За деревьями гудели моторы.
— Первая батарея! На западную окраину! — послышался громкий голос Арсеньева. Сомин бросился бежать к своему орудию. На дорожке трепыхался гусак с перебитой шеей. Робкие языки пламени плясали по краю крыши, а над головой вертелся и вертелся бесполезный ветряк.
Сомин добежал до своего орудия, когда машины уже трогались. Под прикрытием залпа первой батареи дивизион уходил из посёлка.
В сумерках машины неслись по гладкой, как стол, дороге. Танки не преследовали их. Мгла постепенно сгущалась. Сомин сидел в кабине рядом с засыпающим от усталости Гришиным, но самому ему спать не хотелось, несмотря на нечеловеческое напряжение последних дней. Его не покидала мысль о девушке, имя которой он так и не узнал. «Может быть, и Маринка лежит где-нибудь с раскроенным черепом. Но в Москве сейчас спокойно. От Москвы их прогнали. А здесь снова отступаем».
Его мысли прервал Гришин:
— Гляди, командир!
В степи ровными рядами полыхали костры. Когда подъехали ближе, Сомин увидел, что горят самолёты.

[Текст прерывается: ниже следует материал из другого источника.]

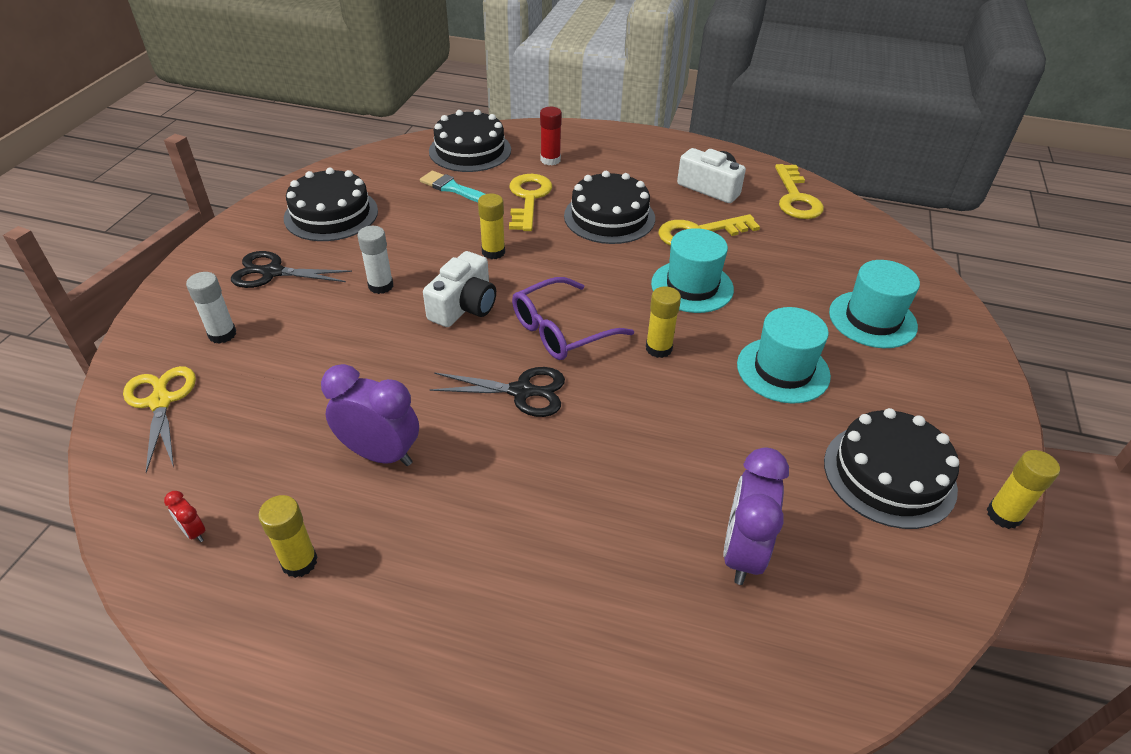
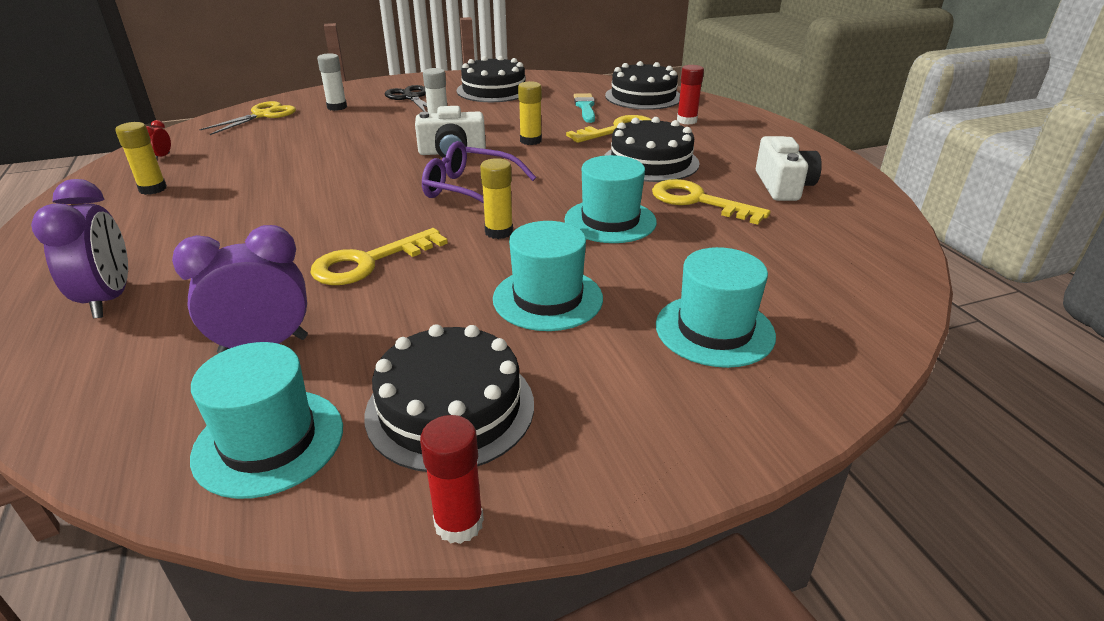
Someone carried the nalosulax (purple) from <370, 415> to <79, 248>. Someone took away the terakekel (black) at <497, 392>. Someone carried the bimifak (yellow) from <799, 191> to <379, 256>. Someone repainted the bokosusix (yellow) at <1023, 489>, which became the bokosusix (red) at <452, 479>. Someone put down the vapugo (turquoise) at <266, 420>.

— Тут не бомбили, — сказал Гришин, — наши сами подожгли.
Никогда ещё чёрная горечь отступления не проникала так глубоко в душу Сомина. Ему — зенитчику — было особенно обидно, что в то время, когда немецкая авиация прижимает к земле, жжёт и уничтожает все живое, свои самолёты горят на аэродроме. Только на следующий день в хуторе Жухровском Сомин узнал, почему горели самолёты.

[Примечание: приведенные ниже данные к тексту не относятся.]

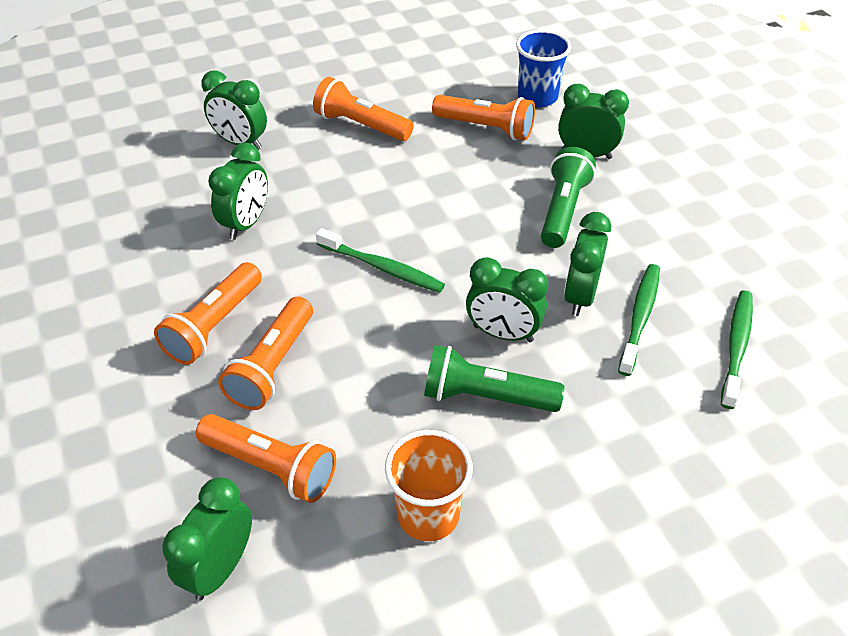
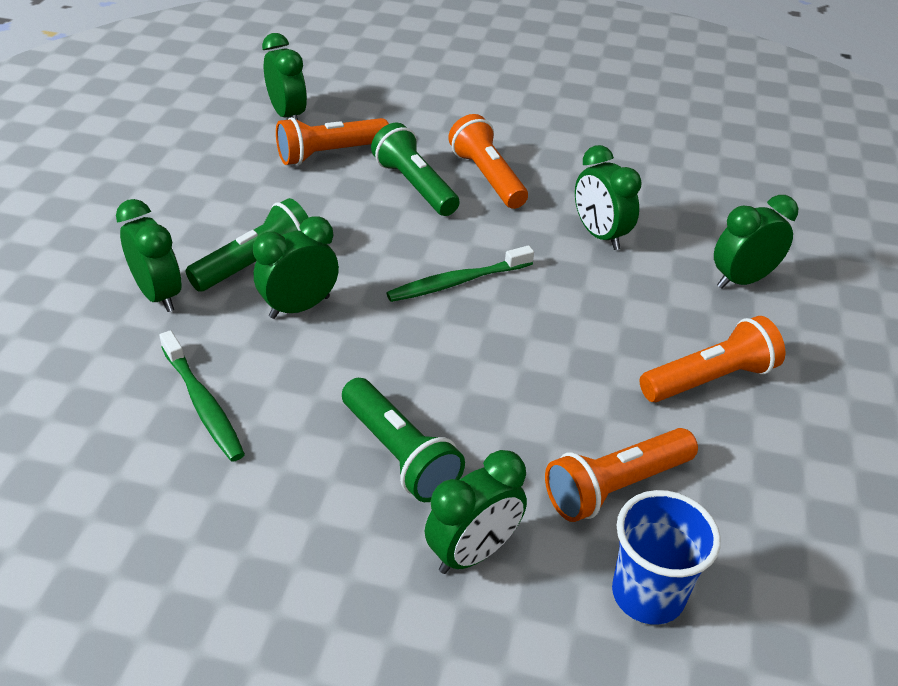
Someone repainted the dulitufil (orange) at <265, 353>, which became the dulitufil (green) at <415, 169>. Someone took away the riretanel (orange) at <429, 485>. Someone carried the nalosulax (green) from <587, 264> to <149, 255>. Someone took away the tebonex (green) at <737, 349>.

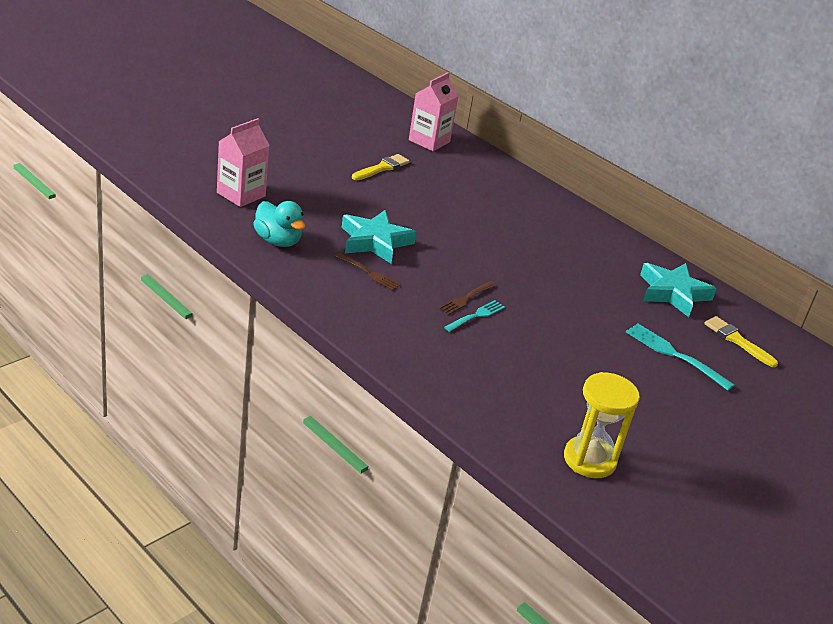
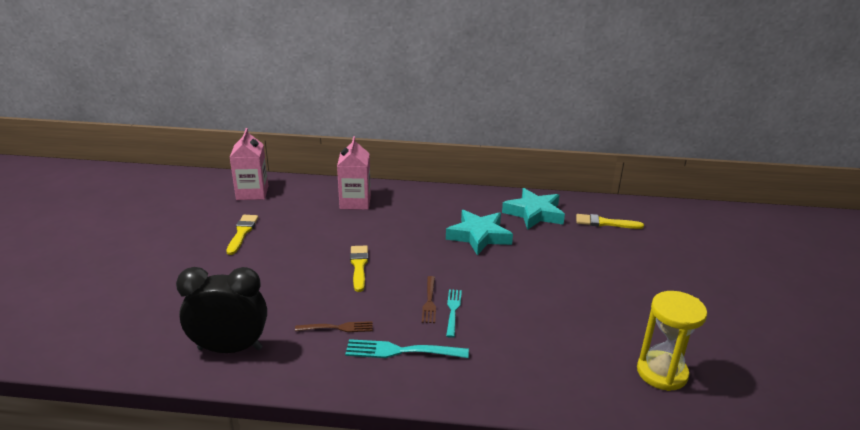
Someone carried the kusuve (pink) from <243, 162> to <354, 173>. Someone swapped the tetorol (turquoise) at <279, 224> for the nalosulax (black) at <221, 310>. Someone carried the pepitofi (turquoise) from <379, 237> to <479, 232>. Someone carried the damumero (turquoise) from <680, 357> to <407, 348>. Someone put down the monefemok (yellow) at <359, 268>.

Здесь было много военных. Среди пехотинцев и артиллеристов попадались кавалеристы без лошадей и командиры с голубыми петлицами. Один из них рассказал, что самолёты подожгли потому, что не было горючего, чтобы поднять их в воздух.
В хуторе Жухровском произошло событие, которое никогда больше не повторялось уже в жизни морского дивизиона. Это было после полудня, в самое жаркое время. Бойцы немного отдохнули, помылись. Впервые за несколько дней они чувствовали себя отделёнными от врага другой военной частью. Подступы к станице охранял гвардейский миномётный полк и батальон механизированной пехоты из группы генерала Назаренко. Здесь же расположился и штаб группы. Обычно он находился при штабе фронта, но на сей раз генерал Назаренко отстал, чтобы лучше руководить своими частями.